▸ EXERCISE GOAL:
Pictures should not appear in the copy; the records themselves must be written out exactly.

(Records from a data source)
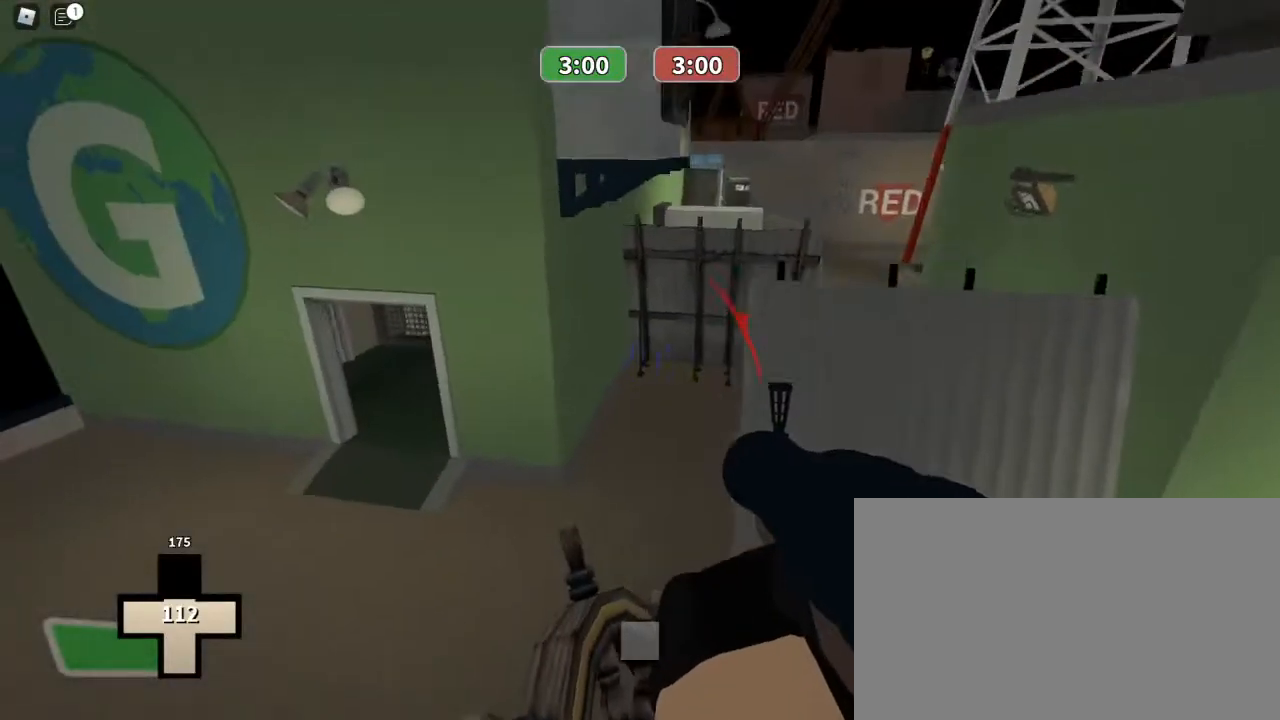
{"keys": ["w"], "mouse": [], "events": [[267, "ctrl", "up"]]}
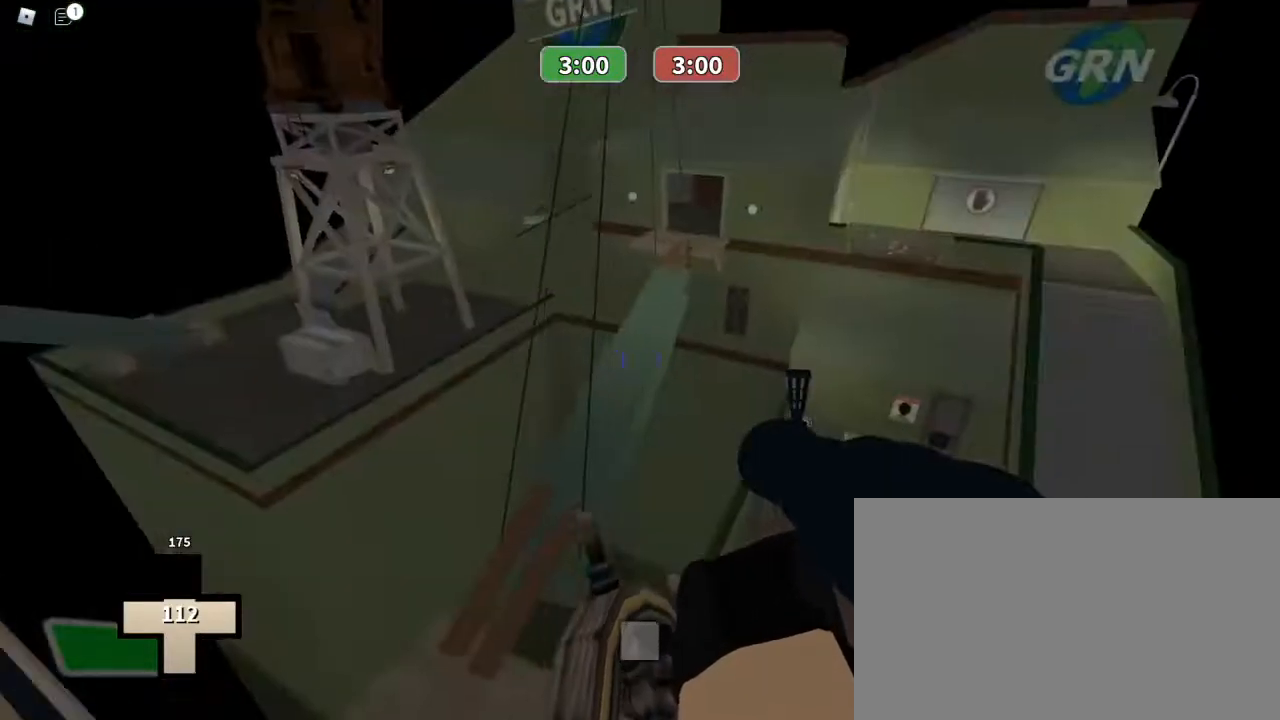
{"keys": ["1", "w"], "mouse": [], "events": [[33, "3", "down"], [33, "mouse_left", "down"], [167, "3", "up"], [167, "mouse_left", "up"], [500, "1", "down"]]}
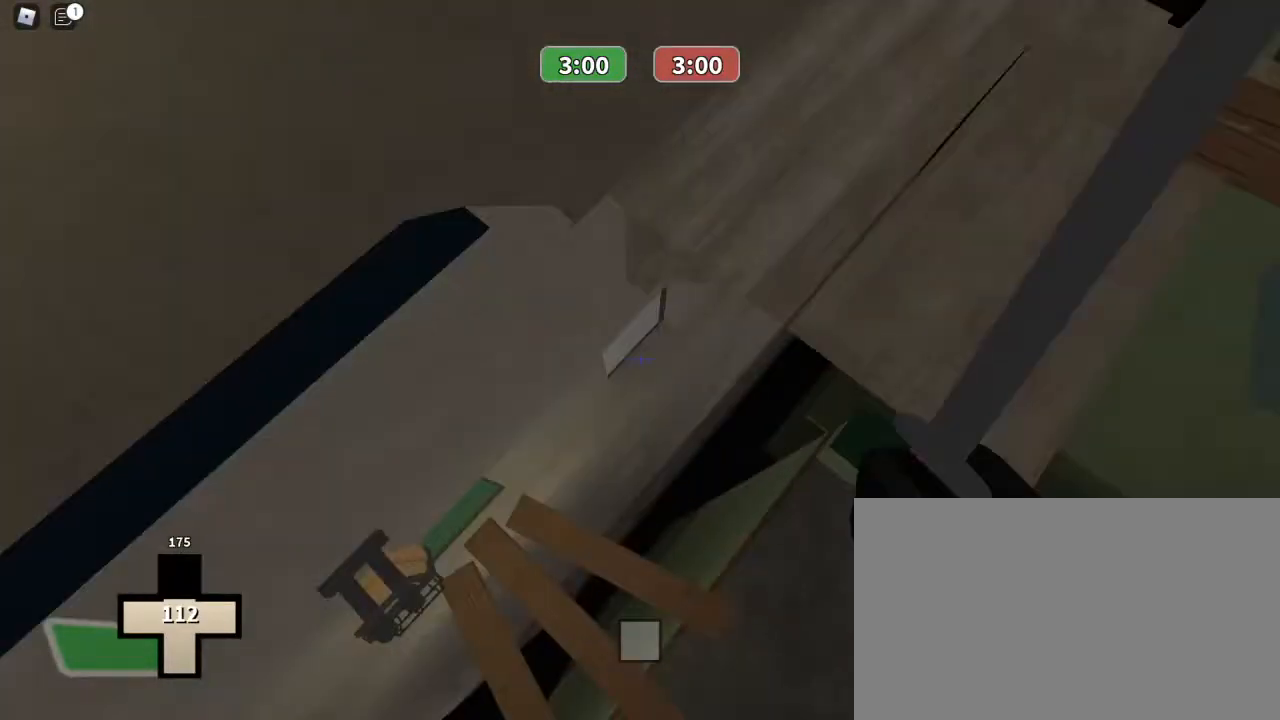
{"keys": ["d", "w"], "mouse": ["left"], "events": [[133, "1", "up"], [433, "d", "down"], [433, "mouse_left", "down"]]}
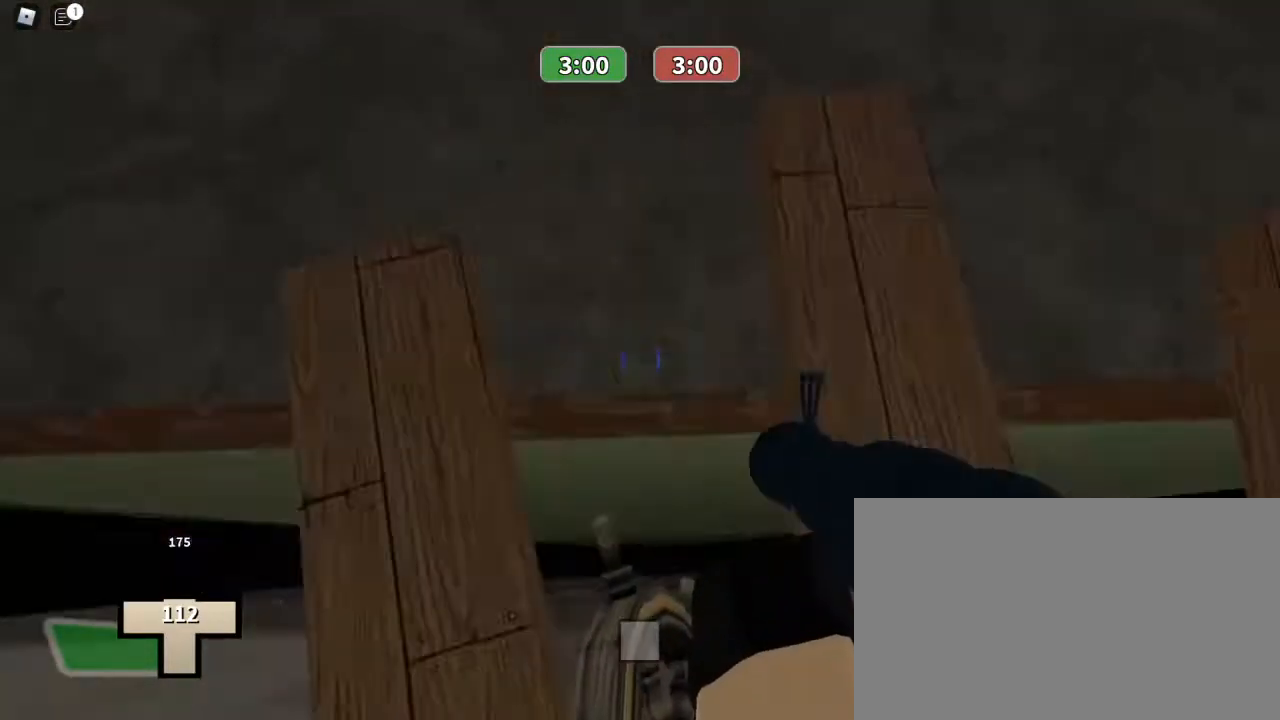
{"keys": ["w"], "mouse": [], "events": [[33, "mouse_left", "up"], [67, "d", "up"]]}
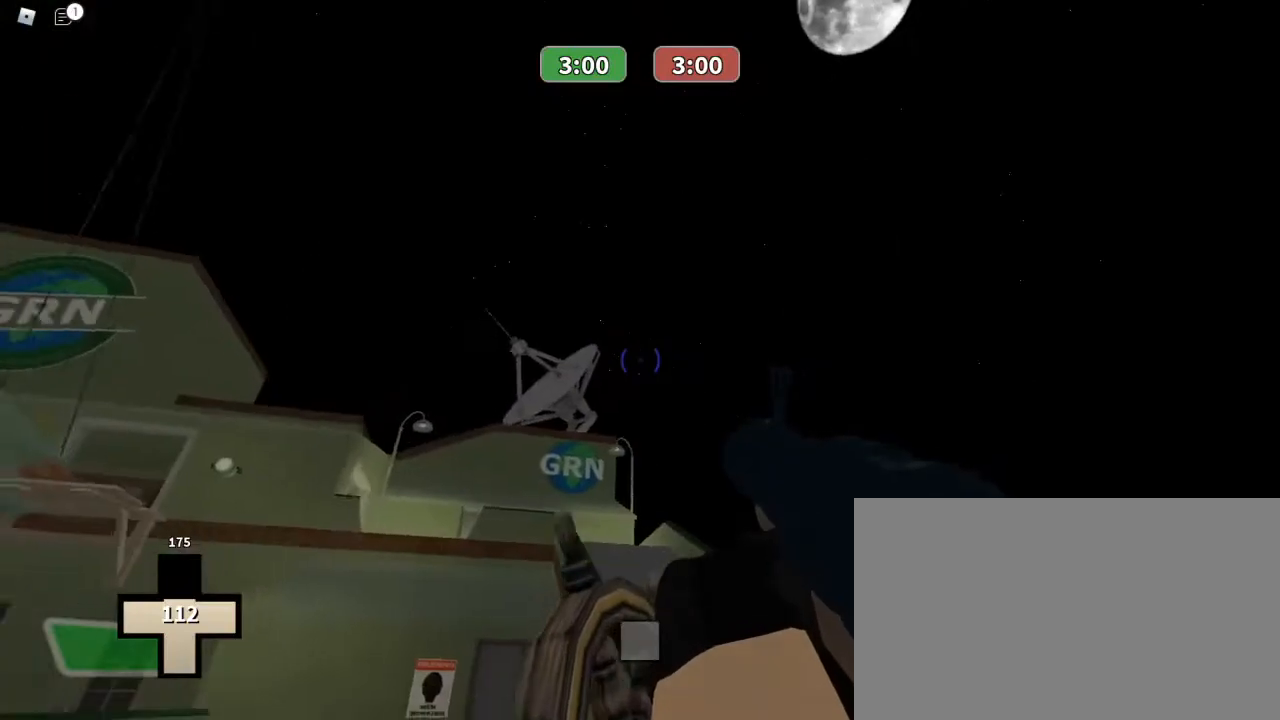
{"keys": ["w"], "mouse": ["left"], "events": [[267, "a", "down"], [300, "mouse_left", "down"], [367, "a", "up"]]}
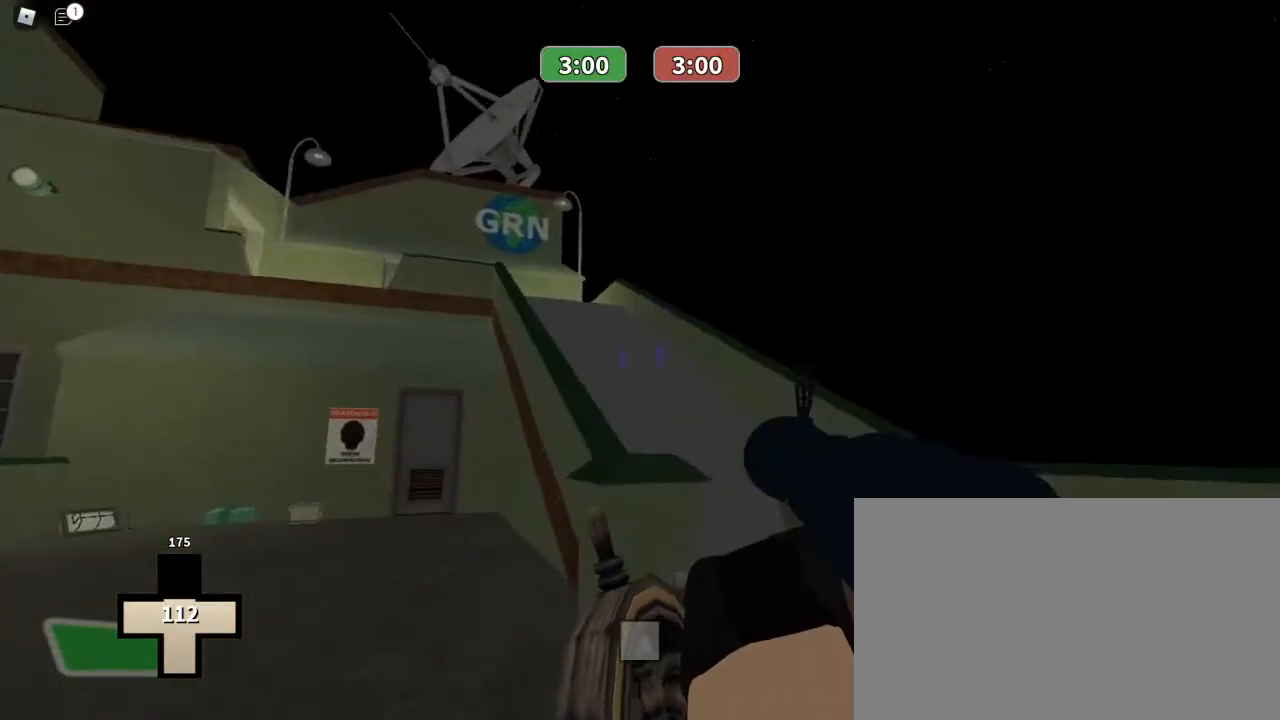
{"keys": ["a", "w"], "mouse": ["left"], "events": [[367, "a", "down"]]}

▸ TASK SOLUTION:
{"keys": ["w"], "mouse": [], "events": [[267, "ctrl", "up"]]}
{"keys": ["1", "w"], "mouse": [], "events": [[33, "3", "down"], [33, "mouse_left", "down"], [167, "3", "up"], [167, "mouse_left", "up"], [500, "1", "down"]]}
{"keys": ["d", "w"], "mouse": ["left"], "events": [[133, "1", "up"], [433, "d", "down"], [433, "mouse_left", "down"]]}
{"keys": ["w"], "mouse": [], "events": [[33, "mouse_left", "up"], [67, "d", "up"]]}
{"keys": ["w"], "mouse": ["left"], "events": [[267, "a", "down"], [300, "mouse_left", "down"], [367, "a", "up"]]}
{"keys": ["a", "w"], "mouse": ["left"], "events": [[367, "a", "down"]]}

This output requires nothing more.